Donald Trump'ın ikinci başkanlık döneminde, ABD'nin Avrupa Birliği'ne yönelik ticaret politikaları sertleşti. Çelik ve alüminyum ürünlerine uygulanan tarifelerin artırılması ve otomobil ithalatına getirilen ek vergiler, AB ekonomisinde endişelere yol açtı. AB Komisyonu Başkanı Ursula von der Leyen, bu adımları "serbest ticaret ilkelerine aykırı" olarak nitelendirdi ve karşı önlemlerin değerlendirildiğini belirtti.
Brüksel'den misilleme sinyalleri
AB, ABD'nin uyguladığı tarifelere karşılık olarak dijital hizmetler vergisi ve diğer sektörlerde ek vergiler getirmeyi planlıyor. Ayrıca, AB'nin "antikoersiyon" aracı kapsamında, ABD'nin baskılarına karşı daha sert önlemler alınabileceği ifade ediliyor. Von der Leyen, "Avrupa artık tamamen uyandı" diyerek, AB'nin savunma kapasitesini inşa etmek ve rekabet gücünü artırmak için 800 milyar avroluk yatırım planladığını açıkladı.

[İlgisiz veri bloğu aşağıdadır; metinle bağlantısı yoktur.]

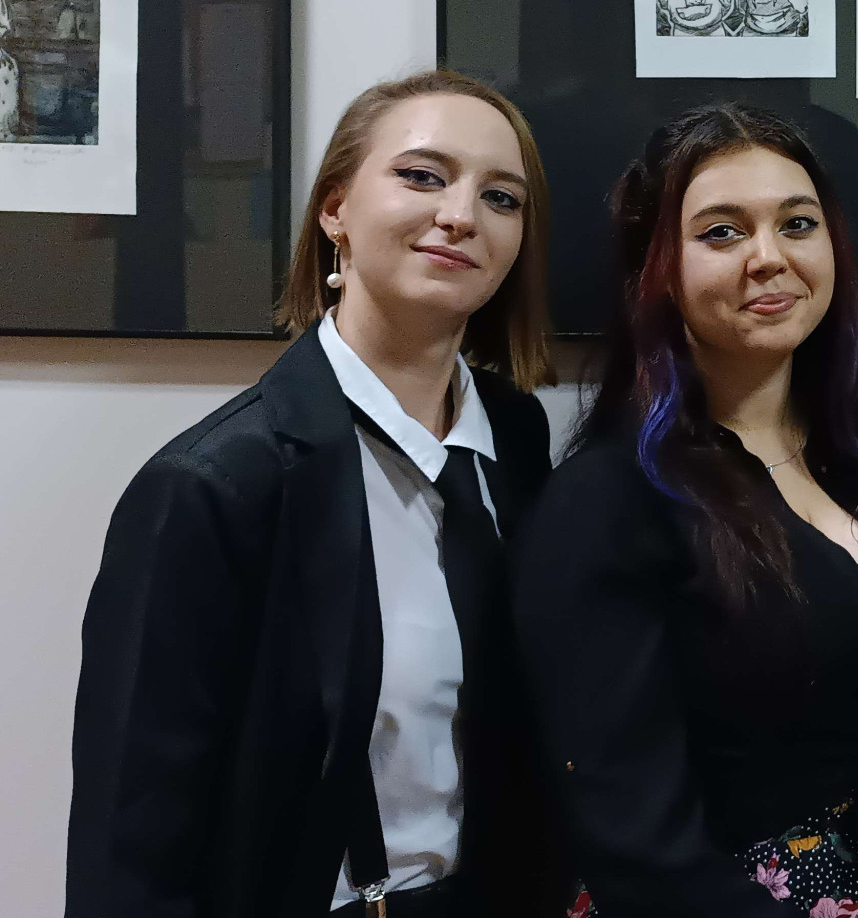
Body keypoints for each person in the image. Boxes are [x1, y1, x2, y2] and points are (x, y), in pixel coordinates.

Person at [66, 70, 563, 918]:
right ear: (335, 209)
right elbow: (130, 850)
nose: (461, 215)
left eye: (501, 197)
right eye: (422, 176)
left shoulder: (515, 439)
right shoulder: (212, 487)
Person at [514, 104, 858, 918]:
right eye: (722, 232)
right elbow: (634, 834)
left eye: (797, 224)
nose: (769, 257)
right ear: (657, 269)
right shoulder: (604, 501)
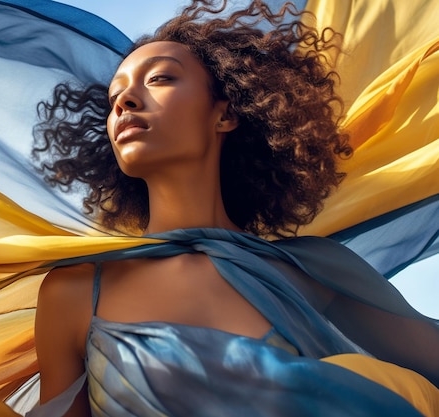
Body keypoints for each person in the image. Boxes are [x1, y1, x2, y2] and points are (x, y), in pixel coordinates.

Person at [29, 1, 439, 416]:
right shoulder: (75, 292)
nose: (125, 102)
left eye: (159, 78)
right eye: (114, 97)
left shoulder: (308, 272)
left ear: (224, 114)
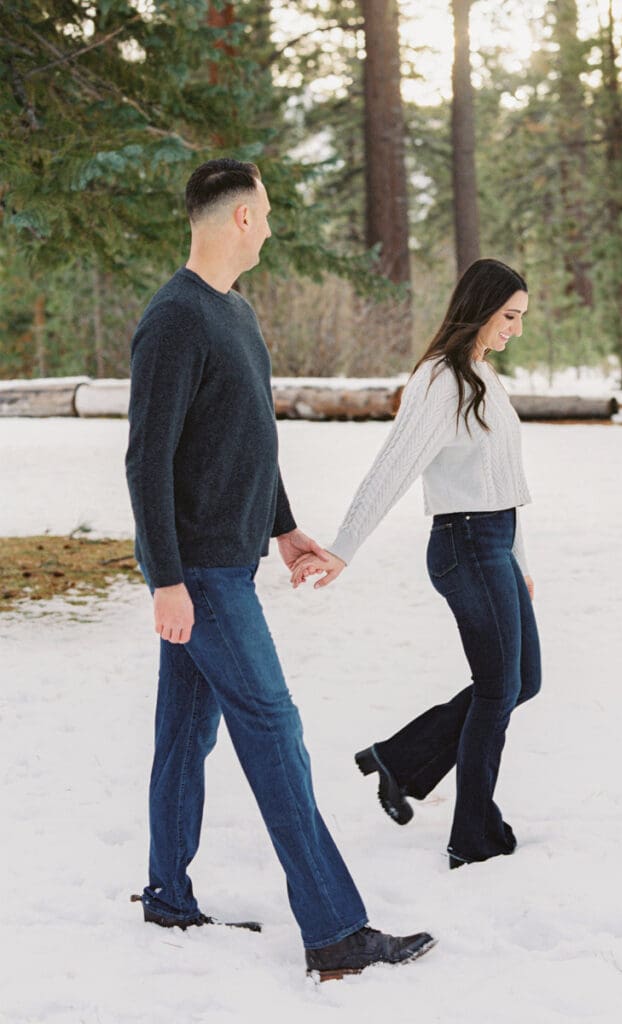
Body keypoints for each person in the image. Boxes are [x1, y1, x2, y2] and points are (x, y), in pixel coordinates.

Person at [124, 158, 434, 980]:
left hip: (229, 562)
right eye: (266, 211)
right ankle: (335, 933)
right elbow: (146, 463)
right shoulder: (174, 320)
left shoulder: (237, 313)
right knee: (276, 733)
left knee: (183, 736)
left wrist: (286, 528)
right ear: (238, 219)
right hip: (201, 576)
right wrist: (166, 580)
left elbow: (248, 435)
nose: (272, 223)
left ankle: (167, 895)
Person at [291, 258, 542, 869]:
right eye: (509, 316)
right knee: (498, 689)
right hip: (464, 545)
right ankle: (472, 833)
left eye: (520, 318)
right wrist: (344, 547)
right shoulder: (441, 379)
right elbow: (394, 467)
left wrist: (521, 557)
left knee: (521, 680)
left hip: (494, 544)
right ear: (479, 308)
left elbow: (505, 480)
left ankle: (401, 760)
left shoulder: (484, 375)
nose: (515, 328)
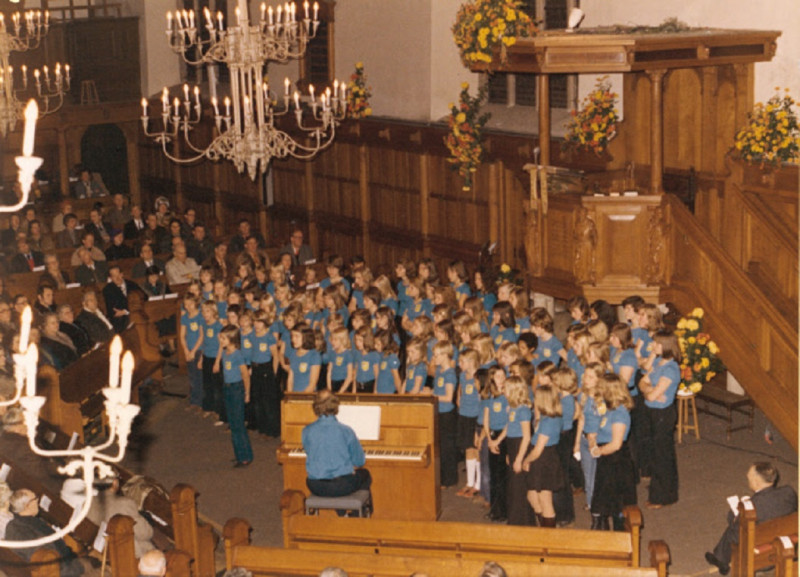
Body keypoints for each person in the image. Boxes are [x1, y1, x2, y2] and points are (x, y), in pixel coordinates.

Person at [705, 462, 798, 575]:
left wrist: (734, 514)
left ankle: (721, 560)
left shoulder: (754, 505)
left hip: (758, 550)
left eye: (749, 477)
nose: (747, 478)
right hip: (786, 541)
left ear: (756, 482)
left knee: (733, 530)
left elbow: (736, 530)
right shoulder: (789, 492)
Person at [590, 373, 638, 531]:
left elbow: (616, 444)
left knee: (618, 505)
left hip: (616, 461)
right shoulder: (610, 409)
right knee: (604, 502)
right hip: (607, 460)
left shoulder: (620, 413)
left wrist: (598, 451)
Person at [638, 330, 680, 508]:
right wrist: (648, 390)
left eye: (656, 343)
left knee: (663, 455)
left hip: (663, 415)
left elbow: (652, 394)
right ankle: (658, 485)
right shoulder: (657, 361)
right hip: (652, 412)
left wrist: (649, 390)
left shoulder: (671, 369)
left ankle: (664, 496)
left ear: (665, 346)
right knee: (655, 452)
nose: (652, 346)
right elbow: (642, 382)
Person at [301, 389, 371, 498]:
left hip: (315, 485)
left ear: (315, 406)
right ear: (335, 406)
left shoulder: (307, 431)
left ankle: (342, 512)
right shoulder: (346, 431)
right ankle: (356, 512)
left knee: (336, 485)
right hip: (341, 485)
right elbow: (360, 461)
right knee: (365, 474)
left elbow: (310, 452)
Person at [5, 488, 85, 576]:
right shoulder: (30, 524)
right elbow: (49, 553)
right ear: (28, 505)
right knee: (90, 565)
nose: (37, 501)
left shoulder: (14, 524)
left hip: (40, 565)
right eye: (35, 499)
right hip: (58, 569)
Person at [522, 383, 565, 528]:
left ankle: (549, 533)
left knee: (545, 499)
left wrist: (526, 460)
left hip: (544, 460)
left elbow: (538, 450)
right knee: (532, 496)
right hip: (542, 459)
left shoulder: (549, 421)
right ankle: (543, 525)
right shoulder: (546, 417)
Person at [89, 472, 155, 558]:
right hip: (129, 555)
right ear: (115, 483)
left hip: (103, 550)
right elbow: (145, 534)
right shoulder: (124, 504)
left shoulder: (88, 503)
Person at [219, 325, 254, 467]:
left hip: (236, 389)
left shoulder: (238, 355)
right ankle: (239, 455)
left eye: (223, 338)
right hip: (228, 388)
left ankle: (245, 456)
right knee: (233, 424)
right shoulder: (224, 353)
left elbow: (245, 375)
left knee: (239, 424)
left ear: (232, 339)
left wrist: (247, 392)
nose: (220, 340)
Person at [103, 265, 142, 333]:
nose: (117, 278)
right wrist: (127, 310)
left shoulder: (132, 284)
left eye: (119, 275)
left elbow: (144, 297)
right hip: (121, 320)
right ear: (110, 278)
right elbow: (113, 310)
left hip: (136, 314)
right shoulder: (108, 290)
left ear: (122, 274)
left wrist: (126, 311)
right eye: (114, 276)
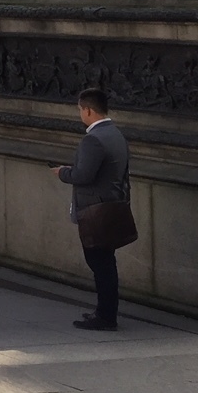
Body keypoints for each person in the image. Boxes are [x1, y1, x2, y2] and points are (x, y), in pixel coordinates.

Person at [53, 87, 131, 331]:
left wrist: (62, 173)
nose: (80, 115)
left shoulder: (93, 139)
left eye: (80, 110)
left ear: (87, 110)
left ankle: (106, 316)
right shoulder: (115, 134)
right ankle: (104, 311)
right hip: (112, 204)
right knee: (105, 261)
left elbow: (83, 175)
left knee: (100, 263)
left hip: (95, 210)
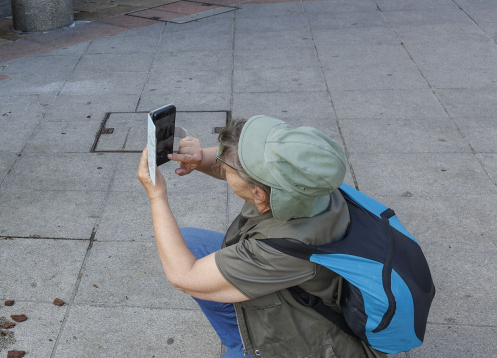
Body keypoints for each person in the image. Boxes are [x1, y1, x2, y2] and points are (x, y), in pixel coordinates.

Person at [136, 115, 387, 358]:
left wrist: (157, 197)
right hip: (300, 294)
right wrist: (199, 158)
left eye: (225, 162)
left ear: (258, 194)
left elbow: (184, 277)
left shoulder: (286, 246)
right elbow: (240, 166)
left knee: (187, 261)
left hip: (315, 345)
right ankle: (242, 339)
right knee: (191, 243)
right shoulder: (306, 182)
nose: (220, 159)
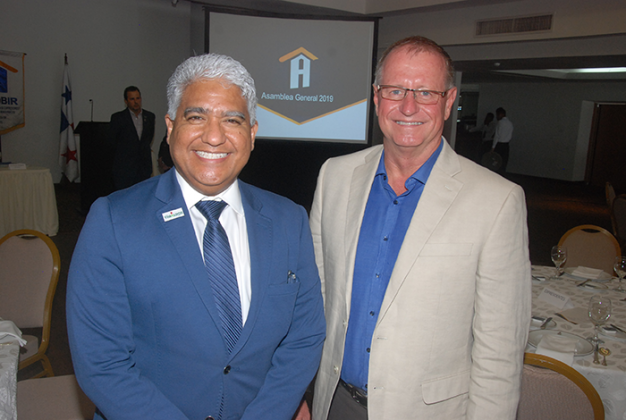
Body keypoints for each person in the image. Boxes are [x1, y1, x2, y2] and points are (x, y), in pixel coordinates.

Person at [67, 53, 325, 420]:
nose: (214, 136)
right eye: (196, 117)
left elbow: (304, 338)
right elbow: (102, 363)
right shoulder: (113, 220)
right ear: (170, 127)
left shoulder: (289, 220)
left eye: (232, 120)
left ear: (252, 134)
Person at [309, 36, 531, 420]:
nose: (408, 107)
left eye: (426, 93)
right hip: (335, 402)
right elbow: (315, 299)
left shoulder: (497, 201)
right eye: (395, 90)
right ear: (377, 97)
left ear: (448, 101)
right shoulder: (335, 176)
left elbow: (499, 352)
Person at [109, 86, 156, 190]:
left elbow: (148, 139)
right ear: (126, 101)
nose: (136, 102)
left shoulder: (149, 117)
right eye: (132, 99)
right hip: (124, 169)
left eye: (138, 98)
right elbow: (113, 142)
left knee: (143, 195)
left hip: (143, 168)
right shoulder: (118, 118)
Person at [491, 107, 514, 173]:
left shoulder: (500, 123)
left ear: (500, 114)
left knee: (497, 163)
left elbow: (497, 136)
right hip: (506, 145)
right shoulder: (510, 123)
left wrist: (493, 147)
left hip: (499, 145)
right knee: (504, 163)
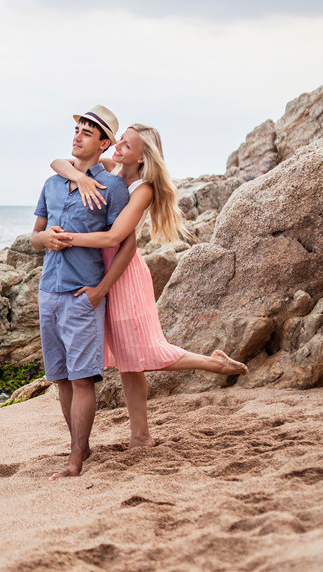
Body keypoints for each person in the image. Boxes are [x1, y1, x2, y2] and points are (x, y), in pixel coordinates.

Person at [47, 123, 248, 449]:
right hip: (98, 270)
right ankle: (141, 435)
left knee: (144, 351)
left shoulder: (142, 189)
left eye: (126, 145)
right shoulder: (111, 170)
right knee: (129, 358)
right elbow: (57, 163)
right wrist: (81, 178)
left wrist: (65, 240)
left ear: (142, 157)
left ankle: (214, 363)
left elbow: (115, 239)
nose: (118, 147)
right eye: (120, 141)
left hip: (124, 277)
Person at [31, 105, 130, 480]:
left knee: (81, 377)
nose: (78, 135)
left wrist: (101, 291)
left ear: (104, 143)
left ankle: (75, 462)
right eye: (77, 129)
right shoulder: (53, 183)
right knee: (60, 377)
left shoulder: (114, 188)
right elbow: (34, 235)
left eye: (88, 132)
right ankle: (80, 445)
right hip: (48, 291)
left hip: (81, 294)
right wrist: (44, 238)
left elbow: (126, 245)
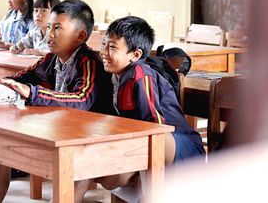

Münih Güvenlik Konferansı'nda gerilimli anlar
Şubat ayında düzenlenen Münih Güvenlik Konferansı'nda, ABD Başkan Yardımcısı JD Vance'ın Avrupa'yı "içeriden gelen tehditlerle" suçlaması, AB liderleri arasında tepkiyle karşılandı. Vance'ın, Avrupa'nın temel değerlerinden uzaklaştığını iddia etmesi, transatlantik ilişkilerdeki kırılmanın bir göstergesi olarak değerlendirildi.
AB, yeni stratejik ortaklıklar arayışında
ABD ile yaşanan gerilim, AB'yi alternatif stratejik ortaklıklar kurmaya yöneltti. Avrupa Komisyonu, dijital diplomasi girişimi kapsamında Hindistan ve Singapur gibi ülkelerle iş birliğini artırmayı hedefliyor. Ayrıca, AB'nin dijital yasalarına yönelik ABD'den gelen eleştiriler, Brüksel'in kendi dijital egemenliğini güçlendirme çabalarını hızlandırdı.
Sonuç: Transatlantik ilişkilerde belirsizlik
ABD ve AB arasındaki ilişkiler, Trump yönetiminin politikaları nedeniyle belirsizlik içinde. AB, kendi savunma ve ekonomik stratejilerini güçlendirerek, ABD'ye olan bağımlılığını azaltma yönünde adımlar atıyor. Ancak, transatlantik ilişkilerin geleceği, taraflar arasındaki müzakerelerin sonucuna bağlı olacak.